Unfortunately for Target, its quantitative accuracy literally left the human out of the equation: the retailer’s initial enthusiasm at success was dampened when the father of a customer still at high school angrily protested to the company for sending his daughter shopping vouchers for baby items. It turned out that Target had gained knowledge of the girl’s pregnancy before her parents did. But the company ultimately confused knowing about customers with knowing them.
ZN for one has advocated the need for clients and businesses in general to keep authenticity at the forefront of their dealings with their stakeholders for some time. Customers are demanding it in their everyday experiences and increasingly in their commercial transactions. Without it, you cannot truly engage with the customer now. And it won’t be achieved by compiling data about them, without ever entering their world.
3. There’s a sense of entitlement among some companies that the data is theirs for the taking. For them, there is no hesitation that the data is there to be harvested and in some cases sold on, with precious few discussions about privacy, ownership or the need for negotiation with those to whom the data relates. Engagement with the people rather than just their data proxies, would reveal that there are two types of customer – those for whom privacy is paramount and non-negotiable, and those willing to trade their data to varying degrees.
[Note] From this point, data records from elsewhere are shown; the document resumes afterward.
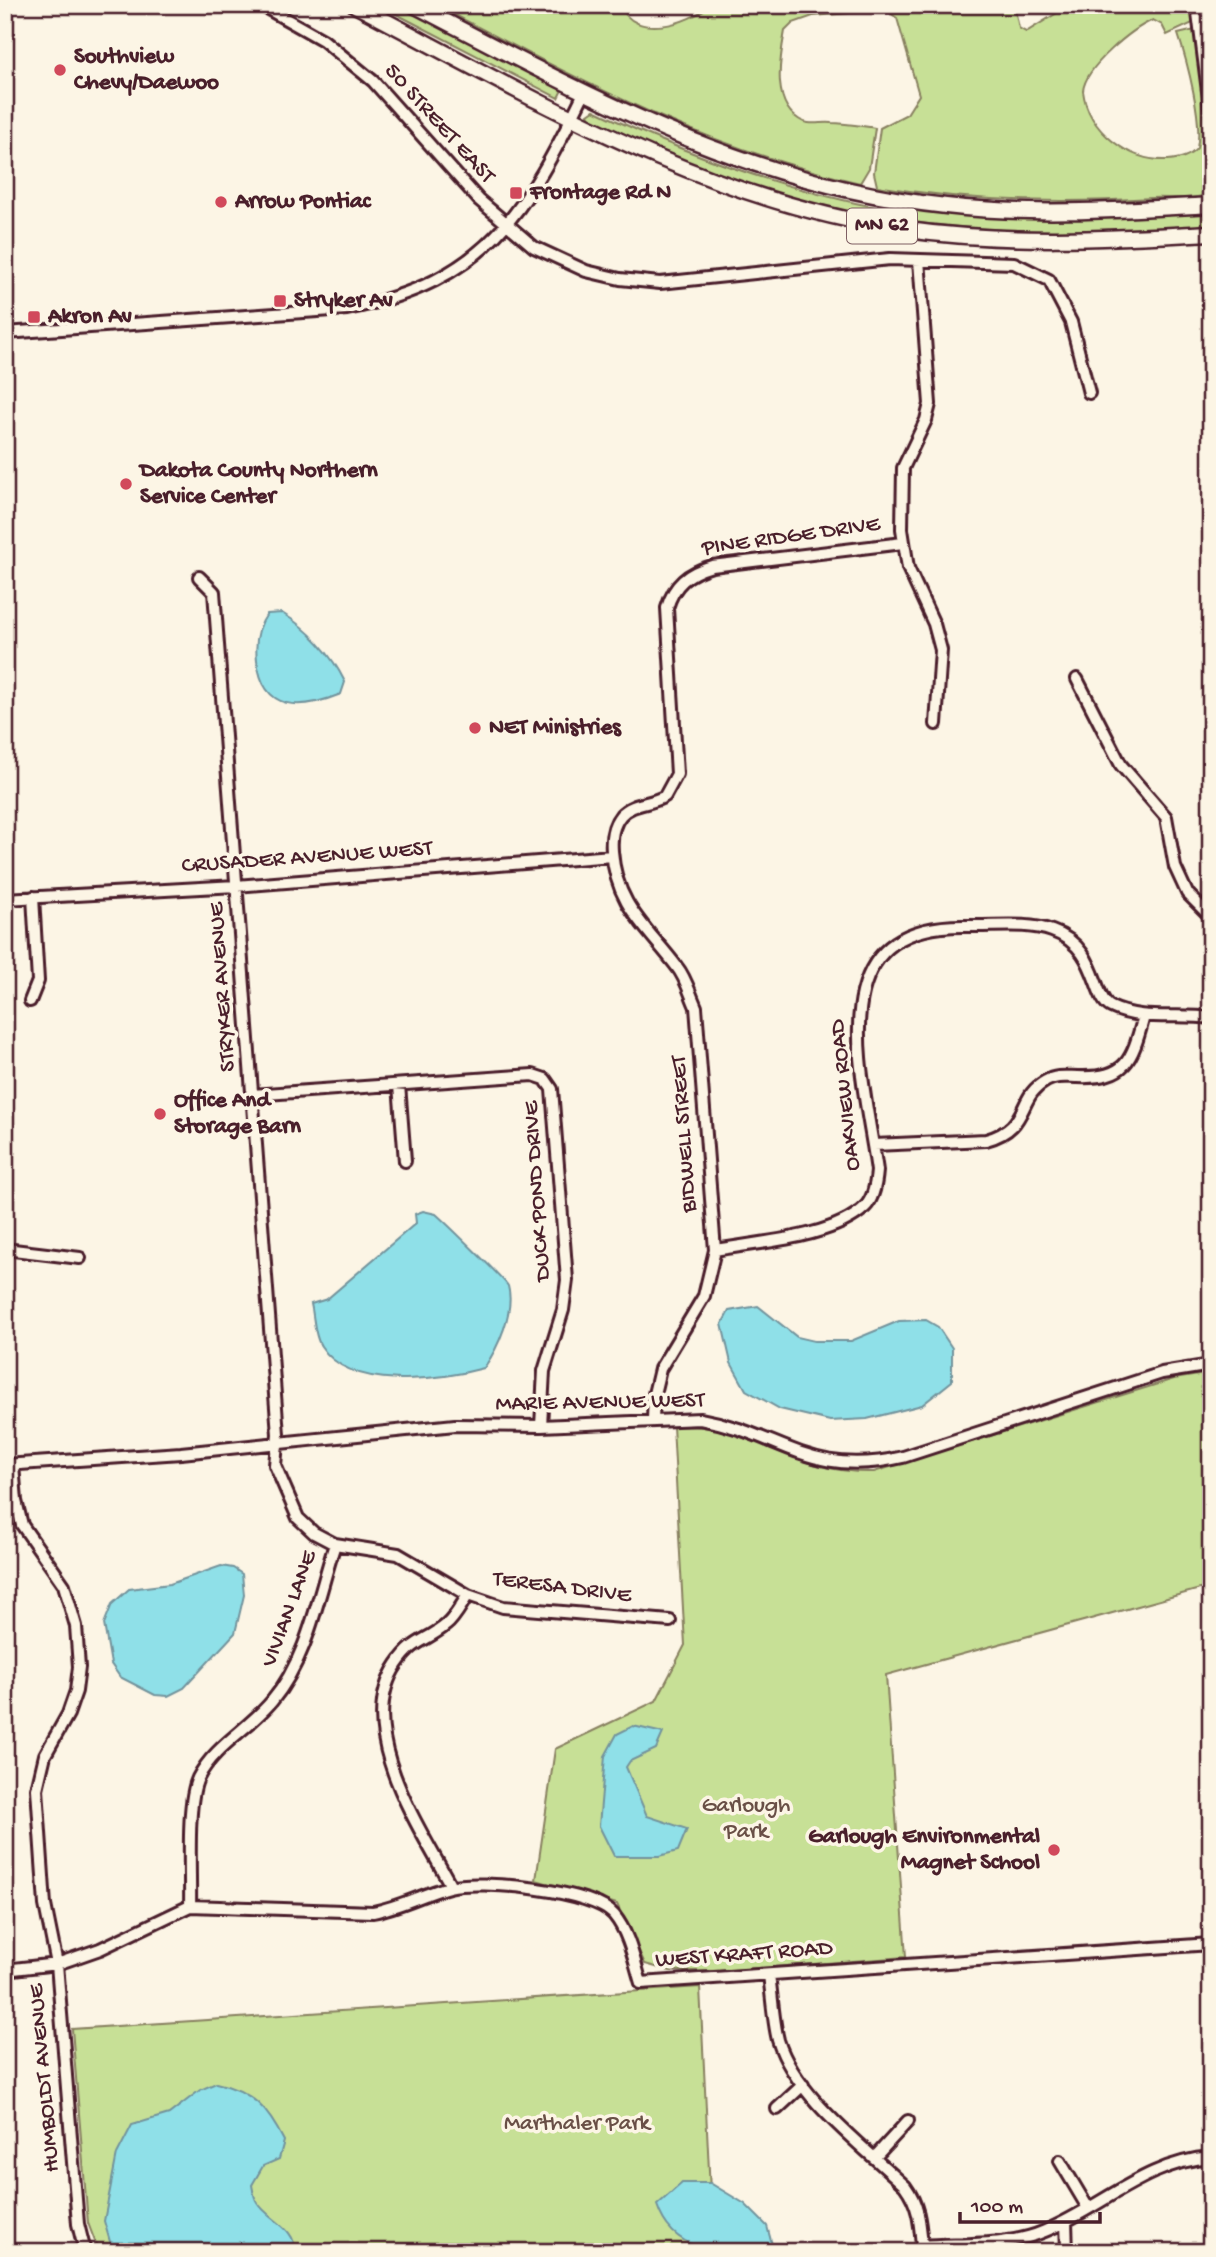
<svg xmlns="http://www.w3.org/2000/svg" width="1216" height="2257" font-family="'Gochi Hand',sans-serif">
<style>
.green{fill:#c7e096;stroke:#888060;stroke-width:2}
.water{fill:#8fe0e8;stroke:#73939c;stroke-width:2}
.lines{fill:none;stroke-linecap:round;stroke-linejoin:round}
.minor-casing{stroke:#4a1f2b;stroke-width:16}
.highway-casing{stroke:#4a1f2b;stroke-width:19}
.minor{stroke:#fcf5e5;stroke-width:10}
.highway{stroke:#fcf5e5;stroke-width:14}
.poi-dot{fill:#d1495b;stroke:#fcf5e5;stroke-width:2.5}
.labels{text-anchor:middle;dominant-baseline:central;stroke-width:7;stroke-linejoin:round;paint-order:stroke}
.shield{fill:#fcf5e5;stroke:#7f5f63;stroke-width:2}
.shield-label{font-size:21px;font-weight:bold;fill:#4a1f2b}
.poi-label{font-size:23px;font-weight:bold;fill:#4a1f2b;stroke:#fcf5e5;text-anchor:start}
.street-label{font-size:23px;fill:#4a1f2b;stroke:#fcf5e5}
.park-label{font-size:23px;fill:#694f46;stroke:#fcf5e5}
</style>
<rect width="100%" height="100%" fill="#fcf5e5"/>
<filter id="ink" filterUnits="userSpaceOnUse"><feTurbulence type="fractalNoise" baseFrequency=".0143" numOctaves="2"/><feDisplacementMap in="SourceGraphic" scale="14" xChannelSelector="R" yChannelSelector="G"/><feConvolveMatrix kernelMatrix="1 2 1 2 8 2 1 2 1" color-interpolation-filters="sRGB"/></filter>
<g filter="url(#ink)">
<path class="green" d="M379,5H397L562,90L558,98Z
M436,5H620C634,41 689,24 710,5H923L935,12L978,5H1014L1019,28L1026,32L1070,5H1194L1195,22L1167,35L1162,25L1153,20C1132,29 1085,67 1083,91C1088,131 1129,162 1168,160C1179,159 1190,157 1197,148C1203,121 1187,61 1178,34L1195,30L1211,136V193C1196,201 1169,197 1152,198C1059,204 969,202 877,186L874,173L880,128L907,114L919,95L897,18L886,10L813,16L793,23L785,31C780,58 770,107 804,122C812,125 822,122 831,123C846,123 861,126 875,128L869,168L860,183C701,147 576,78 436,5Z
M594,110C689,156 785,190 889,210L890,206L1027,219L1211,212V226C1048,236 888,236 732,181C684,163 637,141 591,120L588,114Z
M1211,1373V1586L886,1675L906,1957L719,1971H670L645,1964L617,1904L536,1880L555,1749L656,1701L685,1645L673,1426C686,1427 700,1426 712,1428C772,1441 805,1474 874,1472L1174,1379Z
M700,1987L713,2252H99L88,2223L72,2029Z"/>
<path class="water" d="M282,613C309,629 332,655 345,682L341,694C301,710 263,713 257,660C255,644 257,628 267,614Z
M423,1211L436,1214C444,1221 506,1281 508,1286C515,1311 498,1348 484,1368C439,1380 350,1392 321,1346C314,1336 314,1316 311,1304L327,1299L416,1223L415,1214Z
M758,1306L797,1337L814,1341H851L899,1321L926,1320L938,1327L952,1348V1381L922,1405L867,1419L830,1421L780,1409L746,1390L731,1363L722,1324L729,1311Z
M221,1566L233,1568L242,1574L244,1595L235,1633L184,1688L168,1696L155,1695L120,1677L111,1664L104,1624L112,1604L129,1589L170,1584Z
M633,1726L663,1733L656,1749L630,1761L626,1767L647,1816L687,1829L678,1851L659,1856H614L599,1826L605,1756L617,1734Z
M216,2083C253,2091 268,2109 284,2141L279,2159L263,2166L252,2185C253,2190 254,2198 257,2202C268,2220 296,2227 295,2252H113L104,2221L117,2154L132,2125L169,2114L200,2090Z
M682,2183H710L745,2204L767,2226L774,2252C724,2252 674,2257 657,2205Z"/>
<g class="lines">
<defs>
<path id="minor" d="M261,5L323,40L373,81L479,200L534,247L586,271L620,279L660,283L890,259L1014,263L1049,280L1071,322L1089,393
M1197,5L1211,115
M919,260L930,404L926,420L903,468L902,529L908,568L934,624L941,650L936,724
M5,333L347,309C486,282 526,212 584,93
M199,577L214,592L278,1434L275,1465L298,1518L314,1533L335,1544L398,1554L468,1595L503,1607L670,1621
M1077,679L1121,765L1166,817L1175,867L1187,893L1211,917
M5,899L236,886L612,856
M30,1001L38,981L33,897
M399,1085L405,1161
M252,1095L533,1075L545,1079L552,1089L567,1280L563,1310L544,1371L541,1426
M874,1145L986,1140C1031,1128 1016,1097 1046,1081C1056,1075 1067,1077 1078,1077C1128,1079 1132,1059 1144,1016
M5,1249L80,1258
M715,1250C759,1242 833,1238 865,1207C874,1198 876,1183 877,1171C864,1075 814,922 968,926C994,927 1027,922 1052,931C1099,947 1092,998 1111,1007C1142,1022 1178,1013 1211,1018
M653,1420L654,1394L660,1369L704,1296L715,1250L696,1007C690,994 686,978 677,967C647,927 616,906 612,851C611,838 612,826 621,815C633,802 651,805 665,796L677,774L667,608C674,584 688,573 712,566L903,543
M5,1465L181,1453L455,1425L541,1426L700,1419C781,1433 809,1479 903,1457L1162,1373L1211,1365
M13,1465L16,1501L22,1525L64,1585L76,1626L79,1667L76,1691L68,1714L45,1755L37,1789L45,1905L57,1964L78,2224L85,2252
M451,1886C420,1828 352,1730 397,1664C415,1638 426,1642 446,1625C455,1618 461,1605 468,1595
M190,1906C191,1875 186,1803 198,1778C214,1746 250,1728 272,1701C308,1658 318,1596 335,1544
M5,1970L57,1964L100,1949L190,1906L373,1912C400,1907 423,1894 449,1887C479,1879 594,1890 614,1915C629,1933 634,1960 641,1983L1211,1944
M769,1975C772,1996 773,2020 778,2040C795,2096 863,2146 905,2186C919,2205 920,2223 922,2246C961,2243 1009,2247 1045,2231C1102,2207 1146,2162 1211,2157
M777,2109L803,2085
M875,2157L908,2121
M1060,2161L1088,2208
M1066,2221L1067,2252"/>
<path id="highway" d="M355,5C530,96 702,200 900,229C1003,244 1107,239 1211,233
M414,5C588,95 746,185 946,206C1034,216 1122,210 1211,205"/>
</defs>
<use href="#minor" class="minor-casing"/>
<use href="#highway" class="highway-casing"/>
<use href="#minor" class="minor"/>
<use href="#highway" class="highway"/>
</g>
</g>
<g class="poi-dot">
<circle cx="60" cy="70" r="7"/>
<rect x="509" y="186" width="14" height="14" rx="3.5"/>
<circle cx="221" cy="202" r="7"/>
<rect x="273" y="294" width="14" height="14" rx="3.5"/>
<rect x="27" y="310" width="14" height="14" rx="3.5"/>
<circle cx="126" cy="484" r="7"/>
<circle cx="475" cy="728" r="7"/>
<circle cx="160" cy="1114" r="7"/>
<circle cx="1054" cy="1850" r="7"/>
</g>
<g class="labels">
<rect class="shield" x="847" y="208.5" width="70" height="35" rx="5"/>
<g class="shield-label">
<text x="882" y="226">MN 62</text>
</g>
<g class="poi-label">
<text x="74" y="57">Southview<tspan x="74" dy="26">Chevy/Daewoo</tspan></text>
<text x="530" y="193">Frontage Rd N</text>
<text x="235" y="202">Arrow Pontiac</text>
<text x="294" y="301">Stryker Av</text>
<text x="48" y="317">Akron Av</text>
<text x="140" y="471">Dakota County Northern<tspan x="140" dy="26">Service Center</tspan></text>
<text x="489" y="728">NET Ministries</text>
<text x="174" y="1101">Office And<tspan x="174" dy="26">Storage Barn</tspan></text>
<text x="1040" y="1837" text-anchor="end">Garlough Environmental<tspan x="1040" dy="26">Magnet School</tspan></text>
</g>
<g class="street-label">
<text transform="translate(439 124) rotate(48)">50 STREET EAST</text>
<text transform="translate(791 537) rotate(-8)">PINE RIDGE DRIVE</text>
<text transform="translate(307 858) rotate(-4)">CRUSADER AVENUE WEST</text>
<text transform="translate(223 987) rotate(-94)">STRYKER AVENUE</text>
<text transform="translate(846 1095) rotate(-96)">OAKVIEW ROAD</text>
<text transform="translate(685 1134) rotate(-94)">BIDWELL STREET</text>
<text transform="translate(538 1191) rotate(-94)">DUCK POND DRIVE</text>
<text transform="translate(600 1403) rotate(-1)">MARIE AVENUE WEST</text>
<text transform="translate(562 1588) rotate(7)">TERESA DRIVE</text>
<text transform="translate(290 1609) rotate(-70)">VIVIAN LANE</text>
<text transform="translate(744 1955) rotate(-4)">WEST KRAFT ROAD</text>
<text transform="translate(45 2078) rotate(-95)">HUMBOLDT AVENUE</text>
</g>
<g class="park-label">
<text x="746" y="1806">Garlough<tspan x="746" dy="26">Park</tspan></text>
<text x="577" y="2124">Marthaler Park</text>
</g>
</g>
<rect width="1216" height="2257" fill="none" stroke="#fcf5e5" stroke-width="28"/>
<rect x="14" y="14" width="1188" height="2229" fill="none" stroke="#4a1f2b" stroke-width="2.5" filter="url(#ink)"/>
<path d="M960 2212v10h140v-10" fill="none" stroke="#4a1f2b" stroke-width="3.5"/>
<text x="971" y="2212" font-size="21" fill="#4a1f2b" stroke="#fcf5e5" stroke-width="5" paint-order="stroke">100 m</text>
</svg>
The creepiness factor in the Target example stems from the fact that customers are often unaware of companies’ ability to track, predict and reveal their behaviour, and with such precision (of course those supermarket rewards cards have been around for ages…). In Target’s case it was to sell more nappies and baby shampoo. With other firms or government bodies, their motivations could be far more unsettling.
Private vs. public
The issue of what personal data should be freely available has come to the fore in recent weeks, after the European Court of Justice backed individuals’ right to be forgotten online. This means that, at the subject’s request, search engines like Google and Bing must remove outdated or “irrelevant” information about them. Altering “history” so to speak.
It’s another classic case of the law falling woefully behind innovation… but it also illustrates the fine balance businesses must keep so as not to be corrupted by the immense knowledge-led power they are beginning to possess. Legal ramifications aside, what will it all matter if you lose your customer’s trust? Is it worth losing everything?